For decades, scientists have been trying to understand the many superpowers of the naked mole rat - those pink, scrotum-looking creatures that can live upwards of 32 years, are resistant to cancer, and barely feel pain.

Now, researchers from Germany might have finally figured out how these strange rodents achieve at least one of these skills, by identifying the evolutionary changes that make them impervious to pain, but sensitive enough to avoid injury. And it could help us treat people dealing with chronic pain every day.

"We think evolution has selected for this tweak just subtly enough so that the pain signalling becomes non-functional, but not strong enough that it becomes a danger for the animal," said lead author Gary R. Lewin, from the Max-Delbruck Centre for Molecular Medicine in Berlin.

To be clear, naked mole rats aren't immune to pain, because that would actually be really dangerous, seeing as pain is what alerts us to injuries. Instead, they seem to be able to ignore certain types of inflammation that other animals - us included - find painful.

Consider a sunburn: as many of us know, sunburn really sucks when we take a shower or bath.

That burning sensation we get when hot water touches are sunburn is called thermal hyperalgesia, which is a just fancy way of saying that our bodies have an increased sensitivity to pain caused by damaged nociceptors - the sensory nerves that tell our bodies something is injured. This makes the water feel hotter than it really is.

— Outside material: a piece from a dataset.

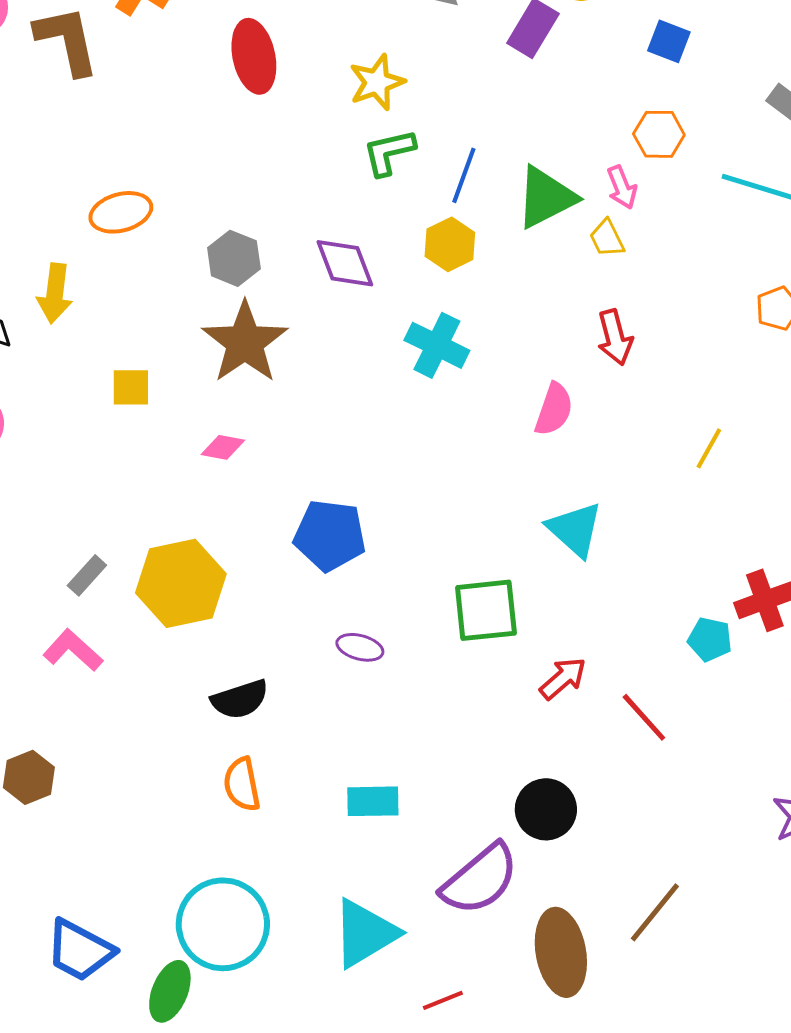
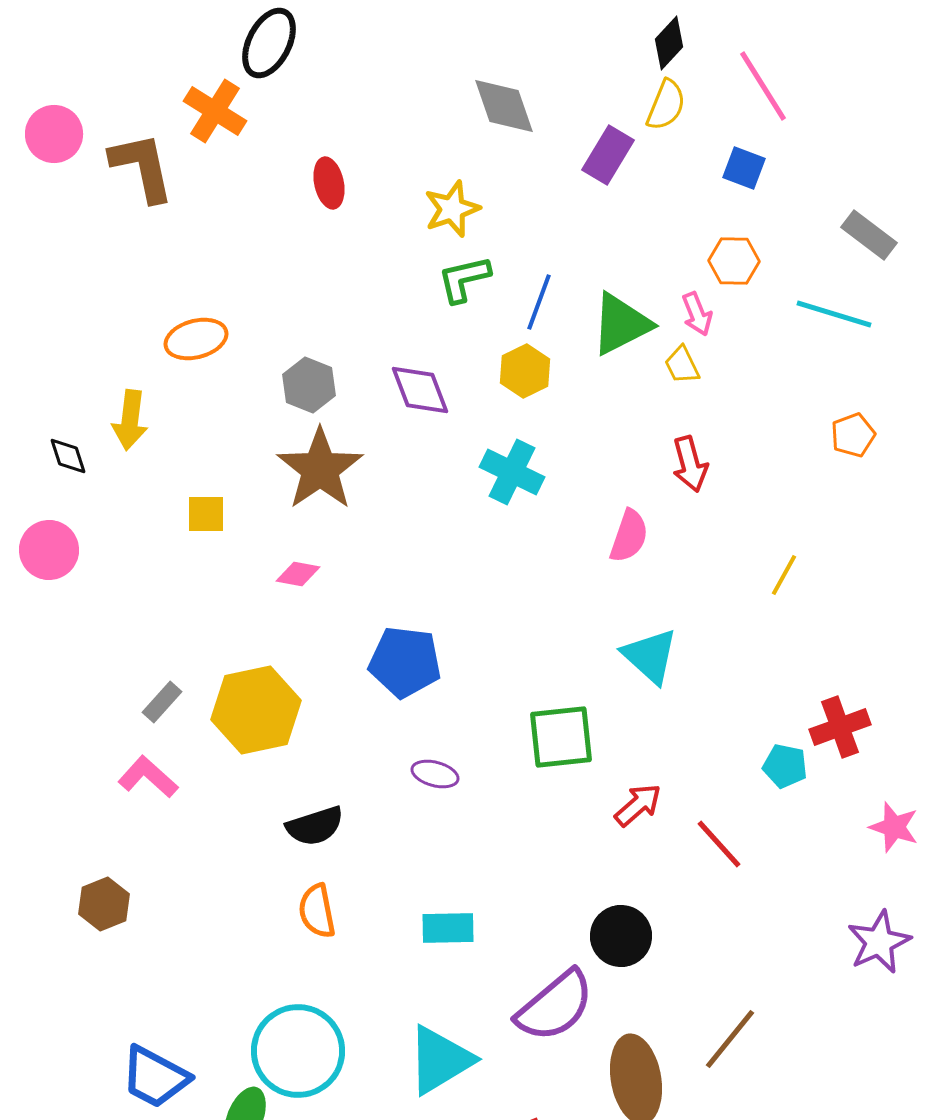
red ellipse: (254, 56) -> (329, 183), size x0.7

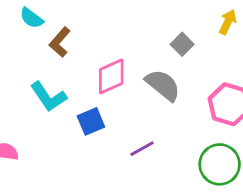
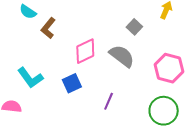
cyan L-shape: (48, 97) -> (30, 78), moved
purple line: (142, 149) -> (109, 101), turned -36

A sunburned naked mole rat - go ahead and picture that - wouldn't have any of these issues, thanks to an evolutionary shift on a molecular level that keeps them feeling fine when other animals would be in agony from increased inflammation.

Our bodies respond to heat and inflammation by signalling to nerve growth factor (NGF) molecules to bind with a receptor known as TrkA. This opens up a channel called TRPV1, which then triggers the body to register pain in the affected areas.

To see how naked mole rats' systems work differently, the Berlin team compared their TrkA receptors to that of lab rats.

They found that if they combined a rat's TRPV1 channel with a naked mole rat's TrkA receptor, the channel remained closed when exposed to thermal hyperalgesia stimuli. This meant the animal wouldn't register any pain.

This suggests that a naked mole rat's TrkA receptor is different from those of other rodents, and could be the key to its higher resistance to pain.

The researchers performed further tests by comparing the gene responsible for the naked mole rat's TrkA receptor to those of 26 other mammals and five different African mole rat species. They found that naked mole rats had between one and three amino acids that were unique in their receptors.

In other words, the evolutionary mutation in naked mole rats' TrkA receptors appears to make them experience about one-third the pain that other rodents do.

"Even though the naked mole rat's version of the TrkA receptor is almost identical to that of a mouse or a rat, it has a very significant effect on the animal's ability to feel pain," Lewin said.

The team thinks this evolutionary change stems from the fact that naked mole rats live in cramped, underground colonies where heat would pose a problem to other mammals.

They also suspect that the reason naked mole rats even have these pain receptors at all is because they're needed in the embryonic stage to allow for all other pain channels to fully develop.

Another hypothesis offered up by the team is that these receptors might have grown weaker simply because naked mole rats don't need them, which means having them dulled down is a way to keep metabolic rates low.

"They live in desert regions underground, and they have to do a lot of work to get their food," said Lewin. "They have the lowest metabolic rate of any mammal. Evolution has shut down everything that is not absolutely necessary - including extra nerve receptors."

The next step for the team is to breed mice that have been altered to have naked mole rat TrkA receptors.

If they're able to understand how this uniquely dulled pain system works, it could open up new ways for researchers to develop pain management systems with humans in the future.

The team's work was published in Cell Reports.